Common Questions about Mobile Home Support, Piers, Structure
Question: (Jan 10, 2013) summer said: trailer is falling apart, is it fixable?
Hi me and my mom and my siblings and my two young kids live in a 3 bedroom trailer and its falling apart I need to see if its fixable or not
Reply: set repair priorities for a mobile home
Summer, if you are not able to do the work yourselves, which sounds like th case, I think you need to start with asking for an inspection and a repair cost estimate from a local contractor who repairs mobile homes.
Be sure to focus on and plan the financing of repairs in this order:
1. Fix things that are dangerous, that could kill or hurt someone, including not just slip and fall hazards but electrical or heating hazards or fire hazards including missing safe exit doors or stairs and inadequate structural support and tie downs (if you are in a high wind zone)
2. Fix things that flat don't work and that you need, like flushing toilets or running water
3. Fix things that are causing rapid costly damage to the home such as serious roof leaks or leaks in walls that are rotting the structure, inviting in termites or carpenter ants, or are damaging the heating or electrical or other systems.
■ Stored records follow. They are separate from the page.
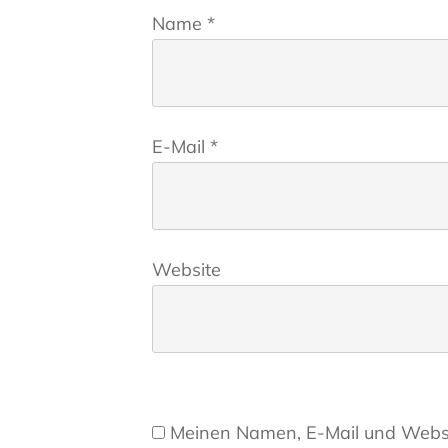
Name
*
E-Mail
*
Website
Meinen Namen, E-Mail und Websit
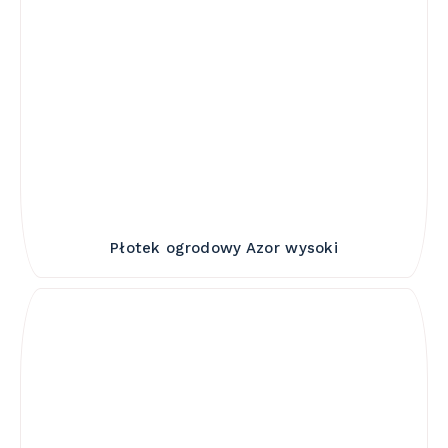
Płotek ogrodowy Azor wysoki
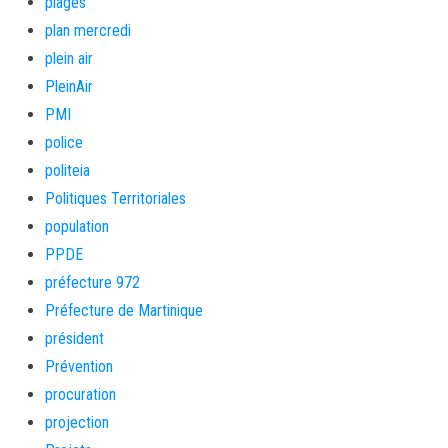
plages
plan mercredi
plein air
PleinAir
PMI
police
politeia
Politiques Territoriales
population
PPDE
préfecture 972
Préfecture de Martinique
président
Prévention
procuration
projection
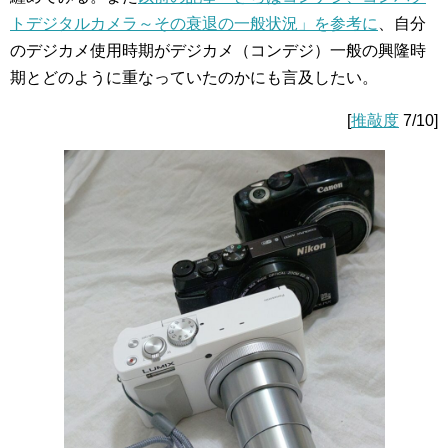
トデジタルカメラ～その衰退の一般状況」を参考に
、自分
のデジカメ使用時期がデジカメ（コンデジ）一般の興隆時
期とどのように重なっていたのかにも言及したい。
[
推敲度
7/10]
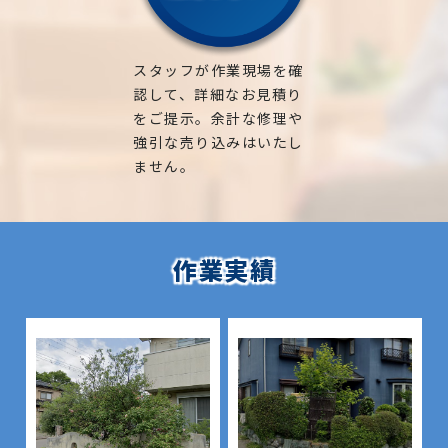
スタッフが作業現場を確
認して、詳細なお見積り
をご提示。余計な修理や
強引な売り込みはいたし
ません。
作業実績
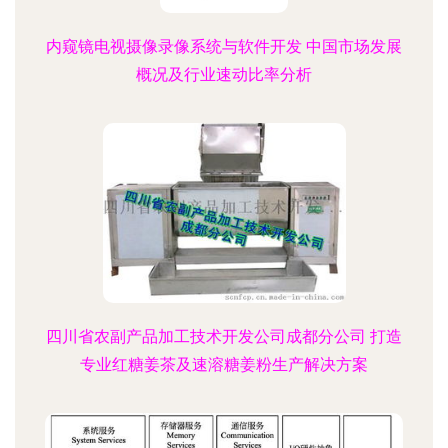
内窥镜电视摄像录像系统与软件开发 中国市场发展
概况及行业速动比率分析
四川省农副产品加工技术开发公司成都分公司 打造
专业红糖姜茶及速溶糖姜粉生产解决方案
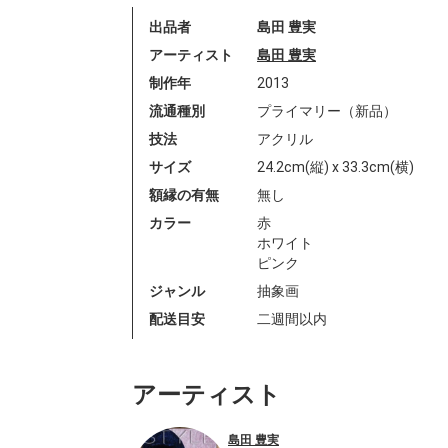
出品者
島田 豊実
アーティスト
島田 豊実
制作年
2013
流通種別
プライマリー（新品）
技法
アクリル
サイズ
24.2cm(縦) x 33.3cm(横)
額縁の有無
無し
カラー
赤
ホワイト
ピンク
ジャンル
抽象画
配送目安
二週間以内
アーティスト
島田 豊実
Those three things are the top repair priorities.
Question: failing masonry block piers below a mobile home
4/24/14 Anonymous said:
hi me my husband live in a 3 bedroom mobile home and it is on a hillside and it has been here now for 18 years and is starting to come off the blocks and we do have tie downs on it my question is if we get more tie downs will it hold in place for awhile until we can find someone to come and reblock it
Reply: having an idea how much pier movement has occurred, how rapid, over what period of time, & what's its cause can help determine the level of risk and the priority of repair
I really can't guess without having a better idea what is the cause, what is the rate of movement, and what site conditions might lead you to expect that the movement will continue slowly versus reach a point of sudden dangerous collapse that could lead to serious injury or worse.
You need to have some idea of why the mobile home is moving and what risks are involved.
Even small movements can be dangerous if they rupture a gas line or an electrical connection, and movements that break the waste piping can create a health hazard.
If you can find an engineer who has experience with foundations, piers, and who knows the geology and soil conditions where your home is located, that'd be the best person to ask to take a look at the situation.
If you can't find or can't afford such an expert, a local foundation contractor or excavator who is experienced and knows the area might be able to give at least a simple initial opinion even if it's one that is less qualfied or less expert.
Finally, if there is no movement of the soil or hillside and if the problem is entirely one of poorly built or deteriorated supporting block piers, that should be less worrisome and easier to fix even if one simply added additional temporary support as blocking or a similar system. For that task ask a local mobile home installer for assistance.